Enfin, les récentes évolutions réglementaires renforcent encore les contraintes sur la distribution des crédits. En septembre dernier, les limitations de la durée des prêts immobiliers à 25 ans ainsi que de la part des revenus consacrée au remboursement du crédit et au paiement de l’assurance-emprunteur à 35 %, qui n’étaient jusque-là que des recommandations, ont été rendues contraignantes par le Haut Conseil de Stabilité Financière (HCSF).
Le conseil et les services immobiliers pour passer d’une posture réactive à une posture proactive et restaurer les marges perdues.
Le contexte de forte concurrence sur les taux, notamment celle provoquée par les courtiers immobiliers, rend de plus en plus inefficace le prêt immobilier comme canal d’acquisition de nouveaux clients. Pire encore, cette compétition fait du financement d’un nouveau bien un moment à haut risque d’infidélité de la part des clients existants qui menacent alors de partir à la concurrence pour des taux plus attractifs. Pour rester compétitives sur les taux, les banques sont contraintes de compresser leur marge pour limiter l’attrition de leur portefeuille client.
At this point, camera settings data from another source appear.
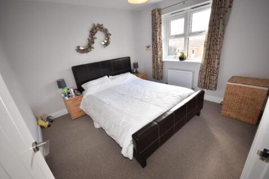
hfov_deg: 100.4
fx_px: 112
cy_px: 90
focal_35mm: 15
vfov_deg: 77.3
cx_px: 134
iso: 320
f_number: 5
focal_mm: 10
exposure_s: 1/60
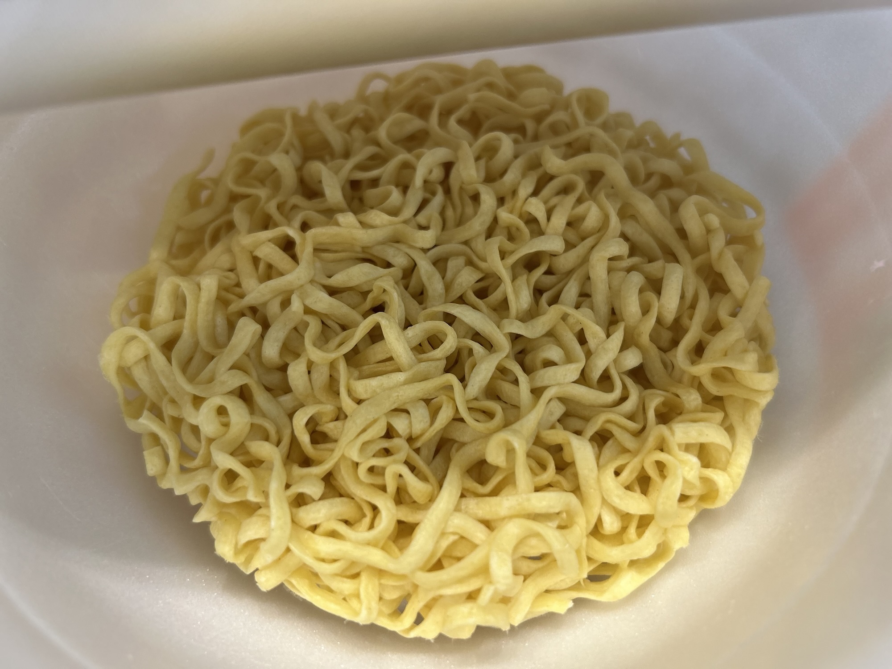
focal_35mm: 26
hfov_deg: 67.3
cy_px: 334
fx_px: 670
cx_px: 446
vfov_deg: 53.1
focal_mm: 5.7
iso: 100
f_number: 1.5
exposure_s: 1/100
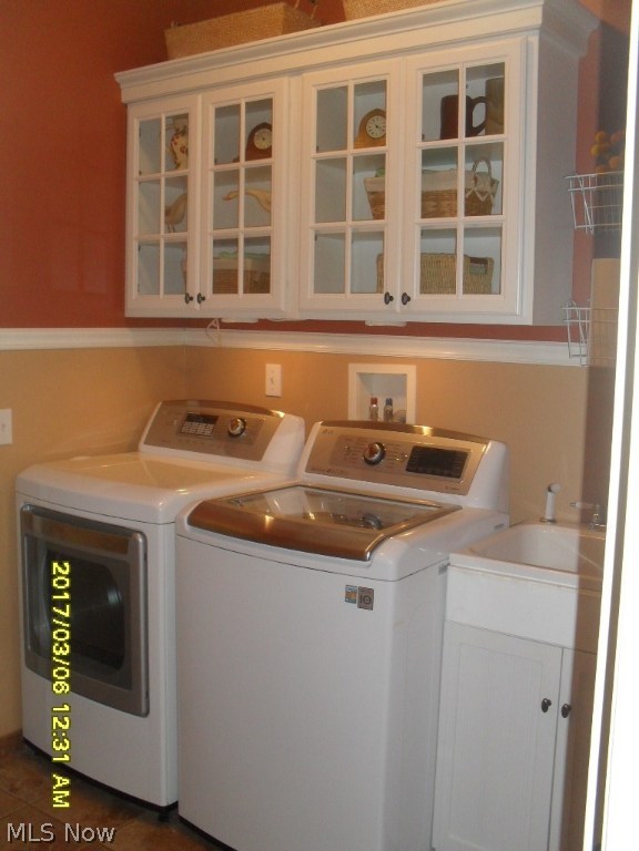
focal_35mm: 35
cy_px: 426
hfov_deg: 40.7
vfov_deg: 52.6
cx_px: 320
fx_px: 861
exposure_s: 1/45
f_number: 3.2
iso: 200
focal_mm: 6.3
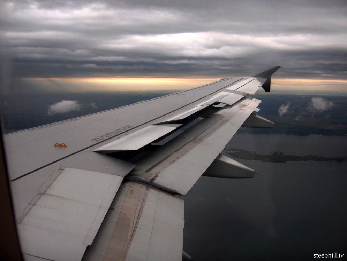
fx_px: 392
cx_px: 174
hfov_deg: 47.8
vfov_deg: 36.9
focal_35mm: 39
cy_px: 130
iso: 100
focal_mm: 8
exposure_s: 1/111
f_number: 2.8
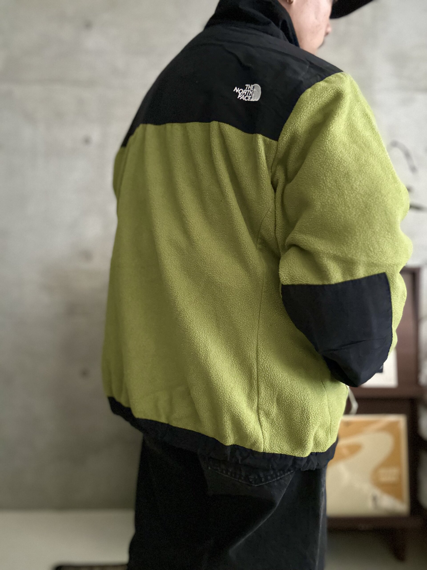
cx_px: 214
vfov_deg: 60.0
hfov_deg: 46.8
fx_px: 493
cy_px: 285
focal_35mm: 30
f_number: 1.9
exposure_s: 1/22
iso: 640
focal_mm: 2.69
Pour reprendre le contrôle de la situation, les banques françaises doivent sortir de la position réactive dans laquelle elles sont piégées. En effet, le banquier apprend généralement l'existence du projet immobilier entre 6 et 12 mois après la naissance de ce dernier. Un délai qui place les banques dans une position de négociation très inconfortable face aux clients qui ont pu comparer toutes les offres proposées par les courtiers en immobiliers et autres concurrents.
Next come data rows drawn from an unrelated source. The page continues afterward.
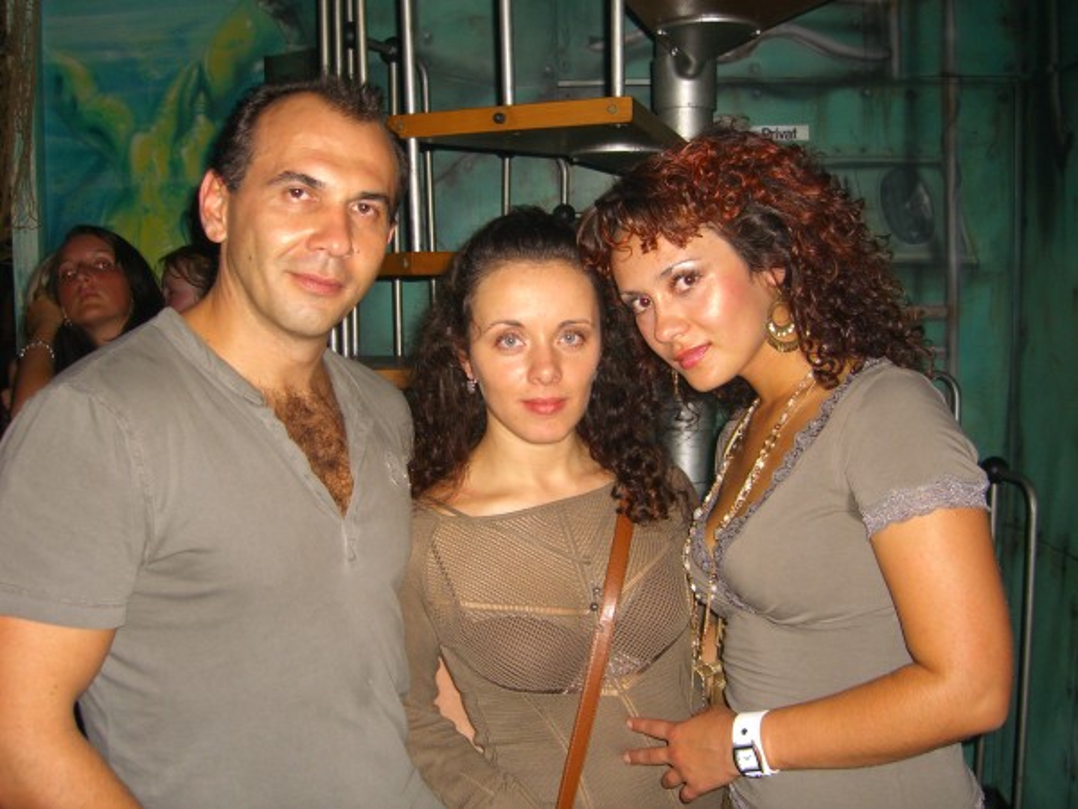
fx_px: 1183
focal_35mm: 38
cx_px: 539
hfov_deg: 49.0
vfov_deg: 37.7
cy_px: 404
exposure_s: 1/60
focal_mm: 7.9
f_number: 2.8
Les banques auraient fort à gagner en se positionnant bien plus tôt comme tiers de confiance des clients sur le sujet immobilier. Intégrer le conseil immobilier au parcours client et aux applications bancaires placerait les banques dans une position idéale pour détecter et anticiper les projets de leurs clients en amont et les accompagner sur la vente et l’acquisition.
Celles-ci passeraient ainsi à une posture bien plus proactive vis-à-vis de leurs clients.Par exemple, en poussant les annonces correspondant aux souhaits des potentiels acquéreurs (jardin, terrasse, proximité d’une école etc..) ou bien en proposant aux propriétaires, un suivi de la valeur de leur(s) bien(s), des informations sur le marché actuel (i.e. nouveaux permis de construire, évolution des prix) pour leur fournir une meilleure compréhension de l’évolution de leur patrimoine immobilier. Des pratiques déjà très répandues chez nos voisins européens qui constituent un moyen efficace pour détecter et anticiper ces moments de vie clés, Crédit Suisse étant le dernier exemple ambitieux en date.
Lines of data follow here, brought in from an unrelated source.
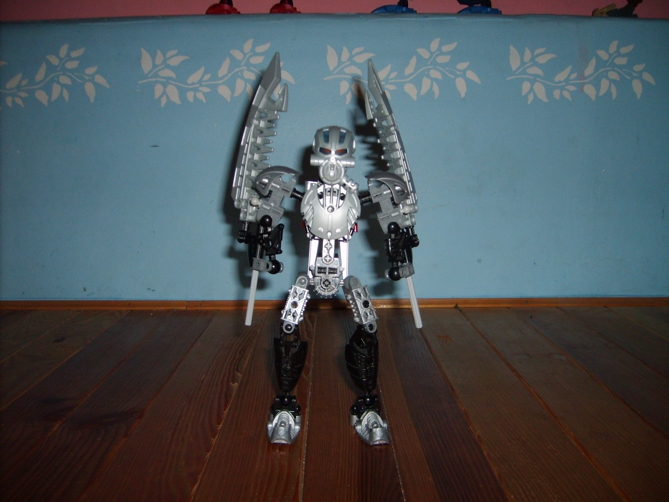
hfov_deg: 52.6
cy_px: 251
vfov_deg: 40.7
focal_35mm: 35
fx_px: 676
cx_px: 334
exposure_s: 1/45
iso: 100
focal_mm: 5.8
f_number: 2.8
Détecter les projets en amont pour transformer les risques en opportunités
De par leurs activités, les banques bénéficient d’une expertise unique sur les comportements de consommation et d’investissement des ménages. En associant celle-ci a un suivi du marché immobilier, les banques se trouveront dans une position idéale pour être force de conseil sur les projets immobiliers de ces derniers.
Le grand enjeu des banques sera d’être capable de détecter au plus tôt les projets immobiliers de leurs clients (vente, achat, rénovation) pour être les premières à se positionner auprès d’eux avec des propositions et informations pertinentes. Ce qui leur permettra de sécuriser en amont le financement à venir, ou d’augmenter le volume d’actifs sous gestion en captant les liquidités générées par une vente, voire de prendre part à la transaction. Certains acteurs français se positionnent déjà, à l’instar du Crédit Agricole qui a annoncé la création d’agences immobilières au sein des agences. Ce n’est qu’un premier pas, et il laisse présager pour les années à venir une forte convergence entre les activités du financement et de la transaction immobilière.